New Releases: 17 April
This week we’re looking at the debut solo effort from Radiohead’s lead guitarist, an album with irresistible vocals, and, befittingly for this new age of quarantine, an album recorded from an artists’ front room…
EOB – Earth
The Radiohead guitarist’s debut solo album may have come about almost by accident or with no real plan for him to do it, as he tells Long Live Vinyl in our interview this issue. Regardless, the result is a much more considered and fine-tuned affair than you may expect in such circumstances. Merging minimal electronica, acoustic melancholy, ambient soundscapes and the odd foray into indie territory, O’Brien has made an honest and considered album that’s a reflection of his diverse tastes and where he believes we’re at as a planet. It’s the slightly livelier material that comes out best here, such as the pulsing Brasil and the almost camp synth pop of Olympik.
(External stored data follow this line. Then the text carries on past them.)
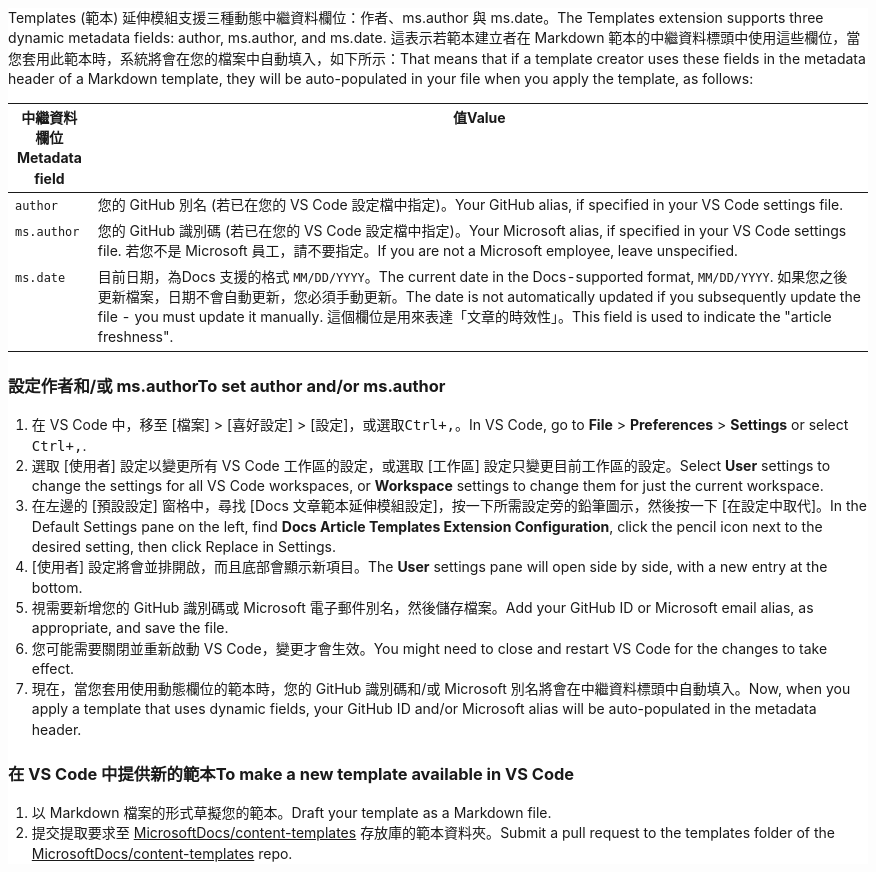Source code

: <span data-ttu-id="52a3e-167">Templates (範本) 延伸模組支援三種動態中繼資料欄位：作者、ms.author 與 ms.date。</span><span class="sxs-lookup"><span data-stu-id="52a3e-167">The Templates extension supports three dynamic metadata fields: author, ms.author, and ms.date.</span></span> <span data-ttu-id="52a3e-168">這表示若範本建立者在 Markdown 範本的中繼資料標頭中使用這些欄位，當您套用此範本時，系統將會在您的檔案中自動填入，如下所示：</span><span class="sxs-lookup"><span data-stu-id="52a3e-168">That means that if a template creator uses these fields in the metadata header of a Markdown template, they will be auto-populated in your file when you apply the template, as follows:</span></span>

| <span data-ttu-id="52a3e-169">中繼資料欄位</span><span class="sxs-lookup"><span data-stu-id="52a3e-169">Metadata field</span></span> | <span data-ttu-id="52a3e-170">值</span><span class="sxs-lookup"><span data-stu-id="52a3e-170">Value</span></span> |
|--|--|
| `author` | <span data-ttu-id="52a3e-171">您的 GitHub 別名 (若已在您的 VS Code 設定檔中指定)。</span><span class="sxs-lookup"><span data-stu-id="52a3e-171">Your GitHub alias, if specified in your VS Code settings file.</span></span> |
| `ms.author` | <span data-ttu-id="52a3e-172">您的 GitHub 識別碼 (若已在您的 VS Code 設定檔中指定)。</span><span class="sxs-lookup"><span data-stu-id="52a3e-172">Your Microsoft alias, if specified in your VS Code settings file.</span></span> <span data-ttu-id="52a3e-173">若您不是 Microsoft 員工，請不要指定。</span><span class="sxs-lookup"><span data-stu-id="52a3e-173">If you are not a Microsoft employee, leave unspecified.</span></span> |
| `ms.date` | <span data-ttu-id="52a3e-174">目前日期，為Docs 支援的格式 `MM/DD/YYYY`。</span><span class="sxs-lookup"><span data-stu-id="52a3e-174">The current date in the Docs-supported format, `MM/DD/YYYY`.</span></span> <span data-ttu-id="52a3e-175">如果您之後更新檔案，日期不會自動更新，您必須手動更新。</span><span class="sxs-lookup"><span data-stu-id="52a3e-175">The date is not automatically updated if you subsequently update the file - you must update it manually.</span></span> <span data-ttu-id="52a3e-176">這個欄位是用來表達「文章的時效性」。</span><span class="sxs-lookup"><span data-stu-id="52a3e-176">This field is used to indicate the "article freshness".</span></span> |

### <a name="to-set-author-andor-msauthor"></a><span data-ttu-id="52a3e-177">設定作者和/或 ms.author</span><span class="sxs-lookup"><span data-stu-id="52a3e-177">To set author and/or ms.author</span></span>

1. <span data-ttu-id="52a3e-178">在 VS Code 中，移至 [檔案]  >  [喜好設定]  >  [設定]，或選取<kbd>Ctrl+,</kbd>。</span><span class="sxs-lookup"><span data-stu-id="52a3e-178">In VS Code, go to **File** > **Preferences** > **Settings** or select <kbd>Ctrl+,</kbd>.</span></span>
1. <span data-ttu-id="52a3e-179">選取 [使用者] 設定以變更所有 VS Code 工作區的設定，或選取 [工作區] 設定只變更目前工作區的設定。</span><span class="sxs-lookup"><span data-stu-id="52a3e-179">Select **User** settings to change the settings for all VS Code workspaces, or **Workspace** settings to change them for just the current workspace.</span></span>
1. <span data-ttu-id="52a3e-180">在左邊的 [預設設定] 窗格中，尋找 [Docs 文章範本延伸模組設定]，按一下所需設定旁的鉛筆圖示，然後按一下 [在設定中取代]。</span><span class="sxs-lookup"><span data-stu-id="52a3e-180">In the Default Settings pane on the left, find **Docs Article Templates Extension Configuration**, click the pencil icon next to the desired setting, then click Replace in Settings.</span></span>
1. <span data-ttu-id="52a3e-181">[使用者] 設定將會並排開啟，而且底部會顯示新項目。</span><span class="sxs-lookup"><span data-stu-id="52a3e-181">The **User** settings pane will open side by side, with a new entry at the bottom.</span></span>
1. <span data-ttu-id="52a3e-182">視需要新增您的 GitHub 識別碼或 Microsoft 電子郵件別名，然後儲存檔案。</span><span class="sxs-lookup"><span data-stu-id="52a3e-182">Add your GitHub ID or Microsoft email alias, as appropriate, and save the file.</span></span>
1. <span data-ttu-id="52a3e-183">您可能需要關閉並重新啟動 VS Code，變更才會生效。</span><span class="sxs-lookup"><span data-stu-id="52a3e-183">You might need to close and restart VS Code for the changes to take effect.</span></span>
1. <span data-ttu-id="52a3e-184">現在，當您套用使用動態欄位的範本時，您的 GitHub 識別碼和/或 Microsoft 別名將會在中繼資料標頭中自動填入。</span><span class="sxs-lookup"><span data-stu-id="52a3e-184">Now, when you apply a template that uses dynamic fields, your GitHub ID and/or Microsoft alias will be auto-populated in the metadata header.</span></span>

### <a name="to-make-a-new-template-available-in-vs-code"></a><span data-ttu-id="52a3e-185">在 VS Code 中提供新的範本</span><span class="sxs-lookup"><span data-stu-id="52a3e-185">To make a new template available in VS Code</span></span>

1. <span data-ttu-id="52a3e-186">以 Markdown 檔案的形式草擬您的範本。</span><span class="sxs-lookup"><span data-stu-id="52a3e-186">Draft your template as a Markdown file.</span></span>
1. <span data-ttu-id="52a3e-187">提交提取要求至 [MicrosoftDocs/content-templates](https://github.com/MicrosoftDocs/content-templates) 存放庫的範本資料夾。</span><span class="sxs-lookup"><span data-stu-id="52a3e-187">Submit a pull request to the templates folder of the [MicrosoftDocs/content-templates](https://github.com/MicrosoftDocs/content-templates) repo.</span></span>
O’Brien’s voice is also a pleasant surprise; free from his backing vocals role in Radiohead, he gives himself room to shine on an impressive first solo outing.
Gregory Porter – All Rise
Gregory Porter has one of those voices which, as the cliché goes, could sing the telephone directory. Although 2017’s Nat King Cole & Me wasn’t exactly reaching for the Yellow Pages, it didn’t hit quite the same spot as his two previous self-penned mega-sellers Liquid Spirit and Take Me To The Alley. Fortunately for fans of his songwriting, All Rise is back to business, but with a twist: as Porter has it, on this album he “went big”, adding a string section, a 10-member choir and a ‘handpicked’ brass section. None of this gets in the way of Porter’s irresistible vocals, and top tunes such as Concorde and Merry Go Round already sound like future standards. The key track is Dad Gone Thing, where Porter’s rich voice combined with the obvious autobiographical sorrow, pain and triumph, is genuinely very moving.
Ron Sexsmith – Hermitage
Ron Sexsmiths’s 16th album was recorded in the front room of his new home in the Ontario countryside. Prior to this, the former Toronto resident had been slaving away at the singer-songwriter coal face for 30 years, embedding his songs in the catalogues of artists ranging from Tracey Thorn to Michael Bublé, without nabbing a hit of his own. So has a new bucolic existence affected, as the biog has it, “Canada’s foremost song and dance man”? Opening track Spring Of The Following Year starts with bird song and sees a new-found lyrical optimism; it’s gentle, slight and maybe even a little too content. Fortunately, Sexsmith’s dextrousway with a barbed word and an unexpected melodic twist soon re-emerges and by the time we reach Small Minded World, Dig Nation and You Don’t Wanna Hear It, the old Ron is back.